* _EXERCISE_:
Output, word for word, every line from the line with "right shoulder: (956, 610)" through the final line of the data below.

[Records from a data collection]
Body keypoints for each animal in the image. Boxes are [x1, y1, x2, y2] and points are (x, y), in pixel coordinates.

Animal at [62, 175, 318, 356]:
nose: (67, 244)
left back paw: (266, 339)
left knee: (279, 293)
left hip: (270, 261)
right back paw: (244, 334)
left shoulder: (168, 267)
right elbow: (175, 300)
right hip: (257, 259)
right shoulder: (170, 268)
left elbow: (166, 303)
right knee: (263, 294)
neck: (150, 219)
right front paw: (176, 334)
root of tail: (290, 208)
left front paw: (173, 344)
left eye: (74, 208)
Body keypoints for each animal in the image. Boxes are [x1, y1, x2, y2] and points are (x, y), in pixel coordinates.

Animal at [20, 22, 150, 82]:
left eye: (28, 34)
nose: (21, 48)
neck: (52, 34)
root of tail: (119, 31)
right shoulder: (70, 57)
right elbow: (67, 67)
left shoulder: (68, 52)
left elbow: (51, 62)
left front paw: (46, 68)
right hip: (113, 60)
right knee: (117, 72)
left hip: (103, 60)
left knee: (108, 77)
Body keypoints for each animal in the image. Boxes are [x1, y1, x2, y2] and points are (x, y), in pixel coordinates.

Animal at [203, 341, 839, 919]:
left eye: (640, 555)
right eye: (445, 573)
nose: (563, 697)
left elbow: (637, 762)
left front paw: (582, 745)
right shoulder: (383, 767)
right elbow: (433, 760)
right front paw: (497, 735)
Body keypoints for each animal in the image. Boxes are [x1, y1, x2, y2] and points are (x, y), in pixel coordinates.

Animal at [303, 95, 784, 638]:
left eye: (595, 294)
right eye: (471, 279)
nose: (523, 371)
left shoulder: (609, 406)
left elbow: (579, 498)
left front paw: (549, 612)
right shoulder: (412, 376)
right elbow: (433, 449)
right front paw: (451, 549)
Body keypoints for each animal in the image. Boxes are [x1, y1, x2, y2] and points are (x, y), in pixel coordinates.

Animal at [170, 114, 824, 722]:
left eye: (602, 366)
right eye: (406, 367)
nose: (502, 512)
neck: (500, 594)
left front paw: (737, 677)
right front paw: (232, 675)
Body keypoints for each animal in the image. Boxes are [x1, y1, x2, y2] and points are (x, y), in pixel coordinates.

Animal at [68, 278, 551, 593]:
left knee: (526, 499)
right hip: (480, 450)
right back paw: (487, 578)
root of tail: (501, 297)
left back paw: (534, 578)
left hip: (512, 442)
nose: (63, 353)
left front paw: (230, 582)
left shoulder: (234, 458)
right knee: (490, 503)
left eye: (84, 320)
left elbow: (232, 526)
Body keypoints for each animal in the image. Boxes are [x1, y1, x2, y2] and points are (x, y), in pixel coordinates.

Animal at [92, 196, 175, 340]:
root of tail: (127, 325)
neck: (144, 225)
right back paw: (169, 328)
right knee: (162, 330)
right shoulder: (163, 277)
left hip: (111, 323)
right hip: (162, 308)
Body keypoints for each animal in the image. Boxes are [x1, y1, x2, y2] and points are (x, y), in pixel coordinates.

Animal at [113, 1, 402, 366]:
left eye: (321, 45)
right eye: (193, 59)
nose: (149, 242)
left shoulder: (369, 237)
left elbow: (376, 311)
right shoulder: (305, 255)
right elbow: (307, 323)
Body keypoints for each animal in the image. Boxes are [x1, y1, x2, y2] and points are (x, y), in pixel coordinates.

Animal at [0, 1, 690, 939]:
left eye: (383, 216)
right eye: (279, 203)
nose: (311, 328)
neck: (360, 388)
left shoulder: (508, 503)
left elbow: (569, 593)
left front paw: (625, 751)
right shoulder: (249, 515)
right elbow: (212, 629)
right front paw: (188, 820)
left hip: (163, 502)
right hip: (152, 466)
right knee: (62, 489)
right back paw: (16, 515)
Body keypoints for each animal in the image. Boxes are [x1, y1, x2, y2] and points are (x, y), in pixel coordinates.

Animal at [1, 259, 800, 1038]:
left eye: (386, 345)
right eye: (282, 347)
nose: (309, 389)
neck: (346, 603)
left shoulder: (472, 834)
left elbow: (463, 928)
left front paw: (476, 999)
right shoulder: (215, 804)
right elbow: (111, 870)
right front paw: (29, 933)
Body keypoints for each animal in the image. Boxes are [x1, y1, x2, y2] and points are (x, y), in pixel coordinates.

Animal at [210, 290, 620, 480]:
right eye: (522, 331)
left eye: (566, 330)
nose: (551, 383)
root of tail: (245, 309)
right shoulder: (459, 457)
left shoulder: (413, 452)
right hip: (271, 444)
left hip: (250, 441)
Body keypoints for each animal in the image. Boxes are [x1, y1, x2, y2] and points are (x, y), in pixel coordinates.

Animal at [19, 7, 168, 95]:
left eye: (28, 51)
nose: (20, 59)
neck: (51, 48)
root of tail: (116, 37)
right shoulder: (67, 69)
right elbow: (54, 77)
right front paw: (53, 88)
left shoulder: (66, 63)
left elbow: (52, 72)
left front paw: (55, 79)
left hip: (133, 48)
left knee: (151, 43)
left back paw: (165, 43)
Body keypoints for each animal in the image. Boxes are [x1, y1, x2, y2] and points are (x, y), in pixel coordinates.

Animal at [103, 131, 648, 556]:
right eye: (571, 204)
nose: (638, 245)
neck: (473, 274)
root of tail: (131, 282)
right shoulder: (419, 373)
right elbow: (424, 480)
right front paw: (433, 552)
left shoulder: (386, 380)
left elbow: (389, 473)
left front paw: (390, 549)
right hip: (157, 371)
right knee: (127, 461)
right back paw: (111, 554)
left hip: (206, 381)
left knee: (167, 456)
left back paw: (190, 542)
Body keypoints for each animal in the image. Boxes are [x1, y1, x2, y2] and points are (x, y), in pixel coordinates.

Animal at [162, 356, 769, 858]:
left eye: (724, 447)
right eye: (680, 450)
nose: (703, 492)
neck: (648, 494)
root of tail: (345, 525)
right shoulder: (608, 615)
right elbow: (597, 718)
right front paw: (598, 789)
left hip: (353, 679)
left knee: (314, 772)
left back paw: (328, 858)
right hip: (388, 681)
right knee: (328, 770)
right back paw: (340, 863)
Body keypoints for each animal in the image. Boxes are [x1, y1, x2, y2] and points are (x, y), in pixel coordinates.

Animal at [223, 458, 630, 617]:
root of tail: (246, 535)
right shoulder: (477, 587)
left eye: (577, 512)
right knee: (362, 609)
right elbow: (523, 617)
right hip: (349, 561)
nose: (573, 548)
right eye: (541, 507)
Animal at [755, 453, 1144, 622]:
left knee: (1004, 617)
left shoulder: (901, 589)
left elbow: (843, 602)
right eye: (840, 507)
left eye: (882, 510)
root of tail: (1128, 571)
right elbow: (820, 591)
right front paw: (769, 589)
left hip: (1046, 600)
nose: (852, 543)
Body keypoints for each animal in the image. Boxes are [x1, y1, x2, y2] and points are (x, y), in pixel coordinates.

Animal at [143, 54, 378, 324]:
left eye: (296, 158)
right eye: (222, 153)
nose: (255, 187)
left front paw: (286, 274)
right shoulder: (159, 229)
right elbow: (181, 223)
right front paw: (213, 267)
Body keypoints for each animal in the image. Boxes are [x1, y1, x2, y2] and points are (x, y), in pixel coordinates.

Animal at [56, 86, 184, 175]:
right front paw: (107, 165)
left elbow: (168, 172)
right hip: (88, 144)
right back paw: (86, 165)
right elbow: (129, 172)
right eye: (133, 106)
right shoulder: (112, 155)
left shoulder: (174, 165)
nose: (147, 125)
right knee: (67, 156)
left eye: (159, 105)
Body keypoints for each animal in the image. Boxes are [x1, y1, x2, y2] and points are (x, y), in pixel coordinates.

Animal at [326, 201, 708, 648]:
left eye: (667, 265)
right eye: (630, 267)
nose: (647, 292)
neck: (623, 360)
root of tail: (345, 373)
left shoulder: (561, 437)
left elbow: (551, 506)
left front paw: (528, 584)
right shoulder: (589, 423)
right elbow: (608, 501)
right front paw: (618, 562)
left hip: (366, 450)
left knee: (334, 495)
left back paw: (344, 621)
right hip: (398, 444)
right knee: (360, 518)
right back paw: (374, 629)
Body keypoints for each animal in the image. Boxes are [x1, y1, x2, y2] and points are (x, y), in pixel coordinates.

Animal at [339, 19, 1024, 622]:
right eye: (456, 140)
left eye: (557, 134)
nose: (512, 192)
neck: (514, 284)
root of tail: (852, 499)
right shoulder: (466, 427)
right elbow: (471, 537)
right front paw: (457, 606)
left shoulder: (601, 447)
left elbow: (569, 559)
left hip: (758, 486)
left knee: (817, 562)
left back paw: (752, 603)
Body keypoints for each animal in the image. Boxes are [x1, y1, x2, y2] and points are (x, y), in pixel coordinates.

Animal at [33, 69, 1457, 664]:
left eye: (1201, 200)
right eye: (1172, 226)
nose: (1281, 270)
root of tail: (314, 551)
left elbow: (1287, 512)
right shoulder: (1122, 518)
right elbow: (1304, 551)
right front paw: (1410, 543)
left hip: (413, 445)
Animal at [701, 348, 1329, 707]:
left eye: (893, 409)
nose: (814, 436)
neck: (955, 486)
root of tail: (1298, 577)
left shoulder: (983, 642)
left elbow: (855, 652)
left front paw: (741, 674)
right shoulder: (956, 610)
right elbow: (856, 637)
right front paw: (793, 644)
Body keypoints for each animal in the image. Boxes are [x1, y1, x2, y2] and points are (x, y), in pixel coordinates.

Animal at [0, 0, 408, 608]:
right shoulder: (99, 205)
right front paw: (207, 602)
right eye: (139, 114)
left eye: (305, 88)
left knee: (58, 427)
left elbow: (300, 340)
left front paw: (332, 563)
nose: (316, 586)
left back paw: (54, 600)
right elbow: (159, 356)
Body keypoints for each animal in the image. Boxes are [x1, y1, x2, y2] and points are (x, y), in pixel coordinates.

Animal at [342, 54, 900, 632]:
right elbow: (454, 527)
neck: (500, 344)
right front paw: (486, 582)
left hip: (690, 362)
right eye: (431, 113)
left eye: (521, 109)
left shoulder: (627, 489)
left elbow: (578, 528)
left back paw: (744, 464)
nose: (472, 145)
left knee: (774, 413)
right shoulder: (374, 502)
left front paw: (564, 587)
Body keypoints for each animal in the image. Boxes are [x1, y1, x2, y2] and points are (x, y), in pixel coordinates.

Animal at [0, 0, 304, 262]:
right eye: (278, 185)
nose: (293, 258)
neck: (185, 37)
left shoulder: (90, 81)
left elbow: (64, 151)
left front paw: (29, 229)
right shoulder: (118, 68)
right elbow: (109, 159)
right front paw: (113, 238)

* _WRITTEN SOLUTION_:
right shoulder: (956, 610)
right elbow: (856, 637)
right front paw: (793, 644)
Body keypoints for each animal in the image. Boxes are [x1, y1, x2, y2] and points are (x, y), in pixel coordinates.

Animal at [0, 0, 408, 608]:
right shoulder: (99, 205)
right front paw: (207, 602)
right eye: (139, 114)
left eye: (305, 88)
left knee: (58, 427)
left elbow: (300, 340)
left front paw: (332, 563)
nose: (316, 586)
left back paw: (54, 600)
right elbow: (159, 356)
Body keypoints for each animal in the image. Boxes are [x1, y1, x2, y2] and points are (x, y), in pixel coordinates.

Animal at [342, 54, 900, 632]:
right elbow: (454, 527)
neck: (500, 344)
right front paw: (486, 582)
left hip: (690, 362)
right eye: (431, 113)
left eye: (521, 109)
left shoulder: (627, 489)
left elbow: (578, 528)
left back paw: (744, 464)
nose: (472, 145)
left knee: (774, 413)
right shoulder: (374, 502)
left front paw: (564, 587)
Body keypoints for each animal in the image. Boxes are [x1, y1, x2, y2] and points are (x, y), in pixel coordinates.

Animal at [0, 0, 304, 262]:
right eye: (278, 185)
nose: (293, 258)
neck: (185, 37)
left shoulder: (90, 81)
left elbow: (64, 151)
left front paw: (29, 229)
right shoulder: (118, 68)
right elbow: (109, 159)
right front paw: (113, 238)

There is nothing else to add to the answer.